2024-05-19 02:14

‘Andor’ review: ‘Star Wars’ revives Diego Luna’s character in a slow-moving prequel to ‘Rogue One’

(CNN) A prequel to a prequel, “Andor” brings a gritty tone and look to the “Star Wars” universe, as much the washed-out landscape of “Blade Runner” as George Lucas’ far-away galaxy. Yet whatever promise that entails is mostly lost in flabby storytelling, essentially stretching what would have been a 10-minute movie prologue over the first three episodes.

Disney+ has wisely decided to launch the 12-episode prequel to “Rogue One,” starring Diego Luna as the spy Cassian Andor, with those three episodes, providing a somewhat better sense of the series’ framework than the plodding first installment. It takes until the fourth, however, for this origin story’s plot to come into focus, and by then, “Andor” has already become a bit of a snore.

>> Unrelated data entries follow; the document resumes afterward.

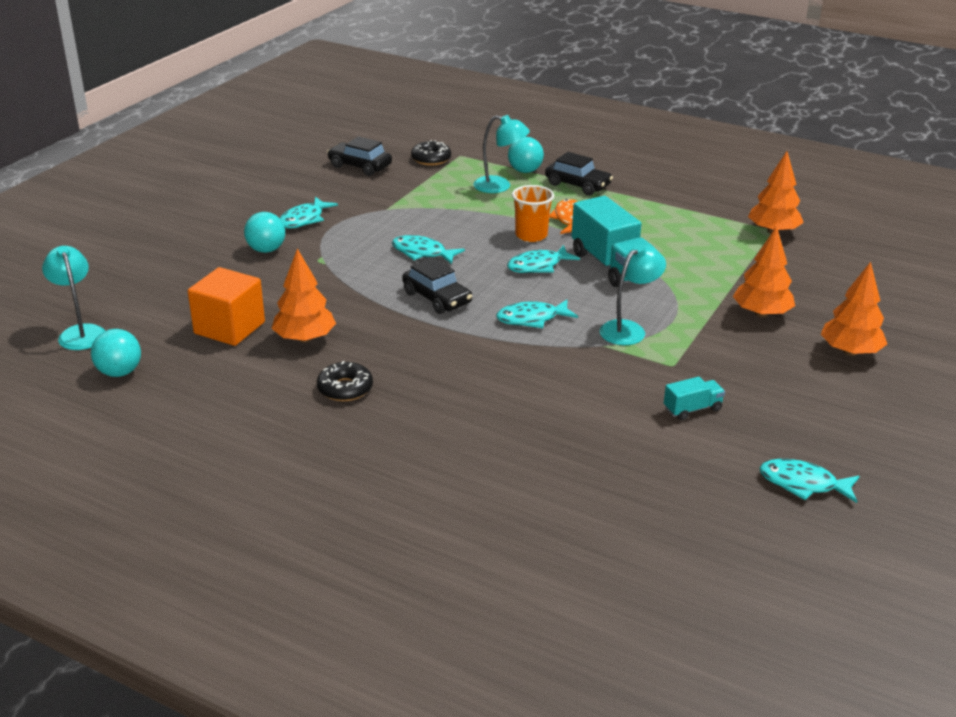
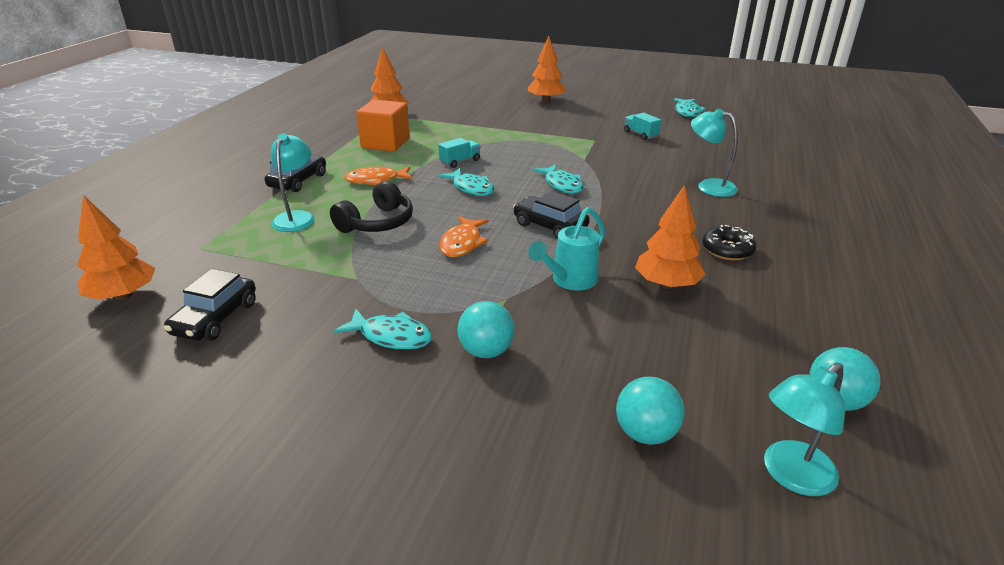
camera: 100 degrees left, 0 degrees up
(229, 328) = (682, 338): orange cube -> orange cube (385, 143)
(336, 293) = (570, 281): none -> turquoise watering can
(422, 253) = (462, 243): turquoise fish -> orange fish
(431, 159) = (206, 266): black donut -> none
(437, 298) = (550, 226): black car -> black car turned 90 degrees counterclockwise
(476, 218) = (377, 223): none -> black headphones
(525, 171) = (258, 207): turquoise ball -> turquoise ball (645, 433)
(531, 235) = (411, 194): orange cup -> none
(611, 265) = (460, 161): turquoise truck -> turquoise truck, size x0.48
(629, 329) = (556, 153): turquoise lamp -> turquoise lamp (709, 186)
(761, 314) = (512, 119): orange tree -> orange tree (123, 296)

Created by veteran screenwriter Tony Gilroy, who received screenplay credit for “Rogue One” and played a role in its reshoots , “Andor” proudly wears on its sleeve the fact that it’s not another “Star Wars” series intended to wow fans with cameos (although there will be some of those) or sell plush toys. Gilroy seems more interested in telling a terse spy yarn with a caper component — think “The Guns of Navarone,” only with spaceships, droids and the occasional alien.

Following a less-trodden path, though, doesn’t excuse moving at the pace of a wounded Bantha, bogged down by flashbacks to the protagonist’s childhood. Nor do these early episodes do enough to distinguish the shifting cast of supporting characters, a group that doesn’t provoke much more than indifference.

Andor’s eventual fate is already known, so the thrust of the show involves fleshing out how he made the leap from hating the Empire, and its arrogance, to engaging in the fight against it.